CRISPR gene editing is a powerful method of modifying DNA that could one day be used in gene therapy. Here’s a simplified description of how CRISPR gene editing works. ttsz
“There was no rational prenatal or neonatal testing for Tay-Sachs and Sandhoff syndromes because there was no treatment available,” said Dr. Jagdeep Walia, a clinical geneticist and head of medical genetics at the Department of Pediatrics and Kingston Health Sciences Centre and Queen’s University in Ontario, Canada. Walia is developing a gene therapy that aims to replace the Hex A gene, an enzyme that is deficient in these children. So far, the treatment has shown good efficacy and safety in animal models, but it still needs to be tested in humans.
The future looks bright when it comes to gene therapy in general, thanks to new technological developments, including CRISPR gene editing. This is an extremely powerful method for cutting out parts of DNA molecules and even inserting new parts. CRISPR is not the first method that scientists have used to edit DNA, but it is much more versatile than other methods. It is not quite ready for in vivo chromosome manipulation yet, but it is developing exponentially.

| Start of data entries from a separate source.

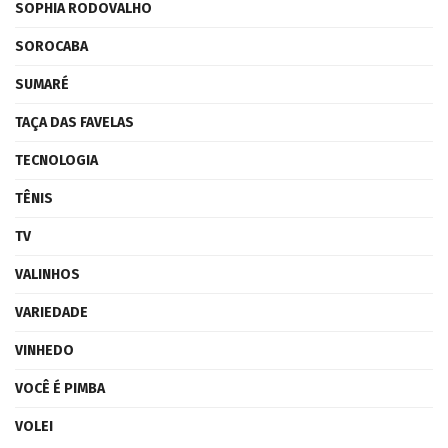
SOPHIA RODOVALHO
SOROCABA
SUMARÉ
TAÇA DAS FAVELAS
TECNOLOGIA
TÊNIS
TV
VALINHOS
VARIEDADE
VINHEDO
VOCÊ É PIMBA
VOLEI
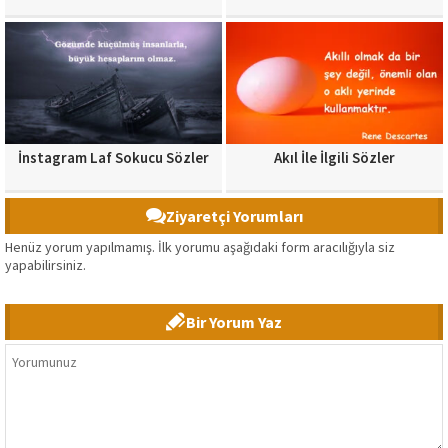
İnstagram Laf Sokucu Sözler
Akıl İle İlgili Sözler
Ziyaretçi Yorumları
Henüz yorum yapılmamış. İlk yorumu aşağıdaki form aracılığıyla siz
yapabilirsiniz.
Bir Yorum Yaz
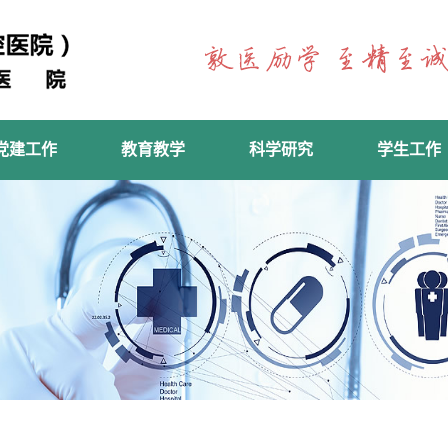
党建工作
教育教学
科学研究
学生工作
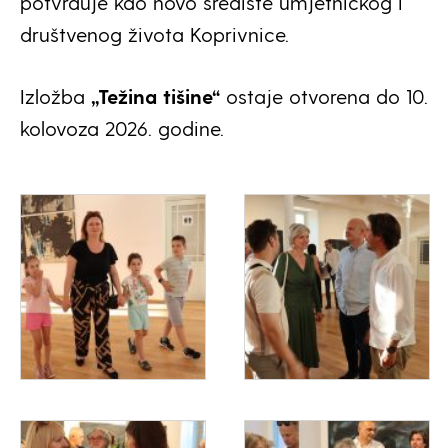
potvrđuje kao novo središte umjetničkog i
društvenog života Koprivnice.
Izložba
„Težina tišine“
ostaje otvorena do 10.
kolovoza 2026. godine.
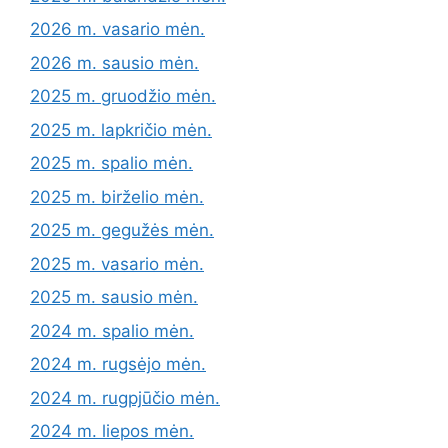
2026 m. vasario mėn.
2026 m. sausio mėn.
2025 m. gruodžio mėn.
2025 m. lapkričio mėn.
2025 m. spalio mėn.
2025 m. birželio mėn.
2025 m. gegužės mėn.
2025 m. vasario mėn.
2025 m. sausio mėn.
2024 m. spalio mėn.
2024 m. rugsėjo mėn.
2024 m. rugpjūčio mėn.
2024 m. liepos mėn.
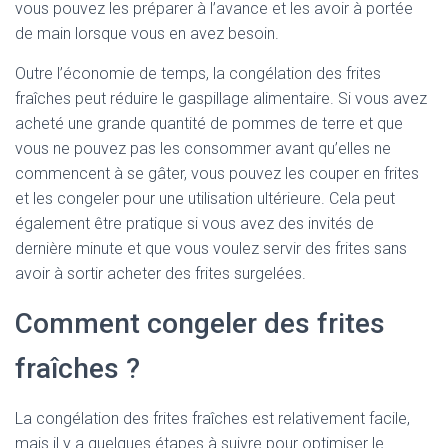
vous pouvez les préparer à l’avance et les avoir à portée
de main lorsque vous en avez besoin.
Outre l’économie de temps, la congélation des frites
fraîches peut réduire le gaspillage alimentaire. Si vous avez
acheté une grande quantité de pommes de terre et que
vous ne pouvez pas les consommer avant qu’elles ne
commencent à se gâter, vous pouvez les couper en frites
et les congeler pour une utilisation ultérieure. Cela peut
également être pratique si vous avez des invités de
dernière minute et que vous voulez servir des frites sans
avoir à sortir acheter des frites surgelées.
Comment congeler des frites
fraîches ?
La congélation des frites fraîches est relativement facile,
mais il y a quelques étapes à suivre pour optimiser le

Perhaps even closer to the horizon is the prospect of delivering more genetic information into cells. One of the big drawbacks of the AAV vector is that each viral particle can only carry a small amount of DNA, but recent research has shown that another type of virus called cytomegalovirus can be adapted to carry gene therapy with much more useful information than AAV. Not only could this someday extend gene therapy to more diseases that require more genes than AAV can carry, but it could also allow more than one gene to be delivered in a single therapy.